‘No timetable’ for a decision on merging schools
By Bobby Bryant, Editor
There’s “no timetable” for a vote on merging two historic Darlington County schools, officials said after the county School Board discussed the idea again April 11, but went home without taking a vote.
“No decision has been made on this at all; we’ve just been gathering information,” board Chairman Warren Jeffords said of the proposal to close St. John’s Elementary School in Darlington, close Rosenwald Elementary/Middle School in Society Hill and merge them into a new $30 million facility using money the district already has in reserve.
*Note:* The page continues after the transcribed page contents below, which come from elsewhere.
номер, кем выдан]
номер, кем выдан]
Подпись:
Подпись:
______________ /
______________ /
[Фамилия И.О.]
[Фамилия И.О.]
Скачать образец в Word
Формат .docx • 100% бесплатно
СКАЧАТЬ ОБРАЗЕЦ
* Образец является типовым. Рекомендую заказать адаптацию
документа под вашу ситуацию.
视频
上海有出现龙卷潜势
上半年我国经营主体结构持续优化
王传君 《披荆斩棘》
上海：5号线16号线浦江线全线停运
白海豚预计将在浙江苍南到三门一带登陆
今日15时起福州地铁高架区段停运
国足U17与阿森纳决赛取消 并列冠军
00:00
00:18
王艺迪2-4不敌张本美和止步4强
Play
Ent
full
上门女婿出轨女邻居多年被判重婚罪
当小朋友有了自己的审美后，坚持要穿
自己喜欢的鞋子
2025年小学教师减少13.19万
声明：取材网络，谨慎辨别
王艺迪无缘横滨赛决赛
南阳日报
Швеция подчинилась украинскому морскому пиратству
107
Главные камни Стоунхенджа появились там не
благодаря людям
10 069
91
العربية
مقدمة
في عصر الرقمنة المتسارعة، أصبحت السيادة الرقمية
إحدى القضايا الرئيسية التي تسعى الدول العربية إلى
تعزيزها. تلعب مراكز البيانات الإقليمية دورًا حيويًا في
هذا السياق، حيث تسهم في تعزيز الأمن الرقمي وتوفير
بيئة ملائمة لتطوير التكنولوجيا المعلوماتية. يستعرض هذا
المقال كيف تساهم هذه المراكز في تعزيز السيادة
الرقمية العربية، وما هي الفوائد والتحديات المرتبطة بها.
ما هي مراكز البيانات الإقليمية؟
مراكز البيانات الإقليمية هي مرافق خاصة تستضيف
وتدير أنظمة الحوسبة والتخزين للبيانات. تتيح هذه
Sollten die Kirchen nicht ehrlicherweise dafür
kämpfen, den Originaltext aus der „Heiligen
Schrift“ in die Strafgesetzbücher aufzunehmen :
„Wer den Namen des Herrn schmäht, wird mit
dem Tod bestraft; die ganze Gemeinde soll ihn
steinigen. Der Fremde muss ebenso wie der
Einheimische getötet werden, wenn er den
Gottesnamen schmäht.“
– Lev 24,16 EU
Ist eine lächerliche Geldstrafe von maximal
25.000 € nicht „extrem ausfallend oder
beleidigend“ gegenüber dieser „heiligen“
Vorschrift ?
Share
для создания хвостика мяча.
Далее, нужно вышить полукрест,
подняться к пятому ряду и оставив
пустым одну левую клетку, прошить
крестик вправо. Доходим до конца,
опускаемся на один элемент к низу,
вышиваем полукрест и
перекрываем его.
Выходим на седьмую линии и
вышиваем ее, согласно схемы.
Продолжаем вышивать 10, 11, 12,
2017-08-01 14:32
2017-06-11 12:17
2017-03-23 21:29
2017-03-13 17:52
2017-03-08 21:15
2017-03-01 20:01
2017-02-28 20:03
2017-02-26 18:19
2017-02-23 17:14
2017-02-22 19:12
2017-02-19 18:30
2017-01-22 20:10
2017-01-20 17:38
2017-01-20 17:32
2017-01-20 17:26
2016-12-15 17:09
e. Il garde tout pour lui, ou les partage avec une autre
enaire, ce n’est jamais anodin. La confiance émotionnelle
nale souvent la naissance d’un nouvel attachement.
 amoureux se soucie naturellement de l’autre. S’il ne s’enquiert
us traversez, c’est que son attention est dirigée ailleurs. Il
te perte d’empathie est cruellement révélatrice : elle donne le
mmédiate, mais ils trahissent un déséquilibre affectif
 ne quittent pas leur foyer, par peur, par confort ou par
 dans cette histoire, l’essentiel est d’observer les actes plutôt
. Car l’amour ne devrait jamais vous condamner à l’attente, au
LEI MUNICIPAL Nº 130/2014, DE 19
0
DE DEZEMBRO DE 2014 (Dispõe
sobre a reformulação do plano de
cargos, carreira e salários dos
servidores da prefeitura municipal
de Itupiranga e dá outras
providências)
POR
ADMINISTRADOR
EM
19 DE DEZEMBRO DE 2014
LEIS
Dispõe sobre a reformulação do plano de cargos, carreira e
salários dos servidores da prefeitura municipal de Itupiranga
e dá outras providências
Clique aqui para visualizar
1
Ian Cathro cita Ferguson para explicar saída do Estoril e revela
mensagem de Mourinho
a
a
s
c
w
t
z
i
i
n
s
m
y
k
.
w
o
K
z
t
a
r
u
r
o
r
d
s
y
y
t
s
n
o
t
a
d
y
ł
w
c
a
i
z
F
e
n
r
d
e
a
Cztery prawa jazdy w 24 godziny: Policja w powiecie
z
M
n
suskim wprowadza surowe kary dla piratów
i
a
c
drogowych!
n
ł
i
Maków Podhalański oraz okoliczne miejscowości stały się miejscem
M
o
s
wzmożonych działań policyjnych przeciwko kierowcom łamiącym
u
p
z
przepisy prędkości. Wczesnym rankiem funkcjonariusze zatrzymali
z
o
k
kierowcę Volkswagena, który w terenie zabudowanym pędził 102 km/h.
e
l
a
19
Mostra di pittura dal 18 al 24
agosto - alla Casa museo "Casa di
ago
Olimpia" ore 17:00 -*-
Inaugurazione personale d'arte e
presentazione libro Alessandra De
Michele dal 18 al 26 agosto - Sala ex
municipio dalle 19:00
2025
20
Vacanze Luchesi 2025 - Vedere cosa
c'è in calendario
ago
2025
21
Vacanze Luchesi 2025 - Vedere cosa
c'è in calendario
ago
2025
“We appreciate the passion everyone has – both sides, really, pro and con,” Jeffords said. “Our job is to do what’s best for our children. … Whatever decision we make, there’ll be some people who are happy and some people won’t be.”
If the schools are closed, “We’ll need the communities’ help” to “repurpose” the buildings, Jeffords said. He added: “This (decision) may not happen anytime soon. It may be several months. … There’s no timetable right now.”
At a work session two weeks earlier, the board had an unusually frank 45-minute discussion about the merger idea. At that meeting, the board’s frustration was obvious and members seemed to be leaning toward dropping the idea after an overwhelmingly negative response from the Darlington and Society Hill communities.
At the board’s regular meeting last week, the discussion was much shorter and the comments were more guarded. Two board members – Leigh Anne Kelley, who represents Darlington, and Lucas Reed, who represents Society Hill – did not comment during this discussion, and a third member, Dr. Thelma Dawson, was not present.
The remaining board members mostly restated points they had made previously, and emphasized that renovating the schools was not an option because it would be far more expensive than building a new facility.
“I think the general consensus of this board … (is) renovation of St. John’s, as an elementary school, is not on the table,” said board member Wanda Hassler. “It is cost-prohibitive.”
“How can we best serve the students of Darlington County?” she asked. “That’s what we are tasked with here. And also in conjunction with our fiduciary responsibility of how do we manage the funds that we have.” Hassler said merging St. John’s and Rosenwald would save the school district $2 million a year in operating costs – a factor the board will have to consider.
Board member Jamie Morphis said: “Our thought process, as a board, has got to be the entire district and what the needs are. While we certainly respect St. John’s as well as Rosenwald … we have to consider the big picture.”
“It’s not that we wouldn’t want to keep St. John’s and/or Rosenwald – we’d love to (keep) the oldest school in the state (St. John’s); that is pretty neat … we’ve got to look at the total picture and try to make the best decision on behalf of the students.”
Education Superintendent Tim Newman said everyone has to face the fact that both buildings are aging. “It’s not being negative about the buildings, it’s the reality. Every year for the past three years, we’ve had significant repairs at St. John’s.” These were problems that “happened suddenly,” Newman said, though he didn’t elaborate on what the problems were.
“Rest assured that the buildings will be maintained,” Newman said. “But the issues aren’t going away.”
Two residents signed up to speak to the board last week about the merger issue. Rose Pruitt of Darlington noted that St. John’s is on the National Register of Historic Places, “and Rosenwald would probably qualify as well.” Mike Beckham of Darlington told the board: “Think of the people, think of the feelings, think of the taxpayers as well.”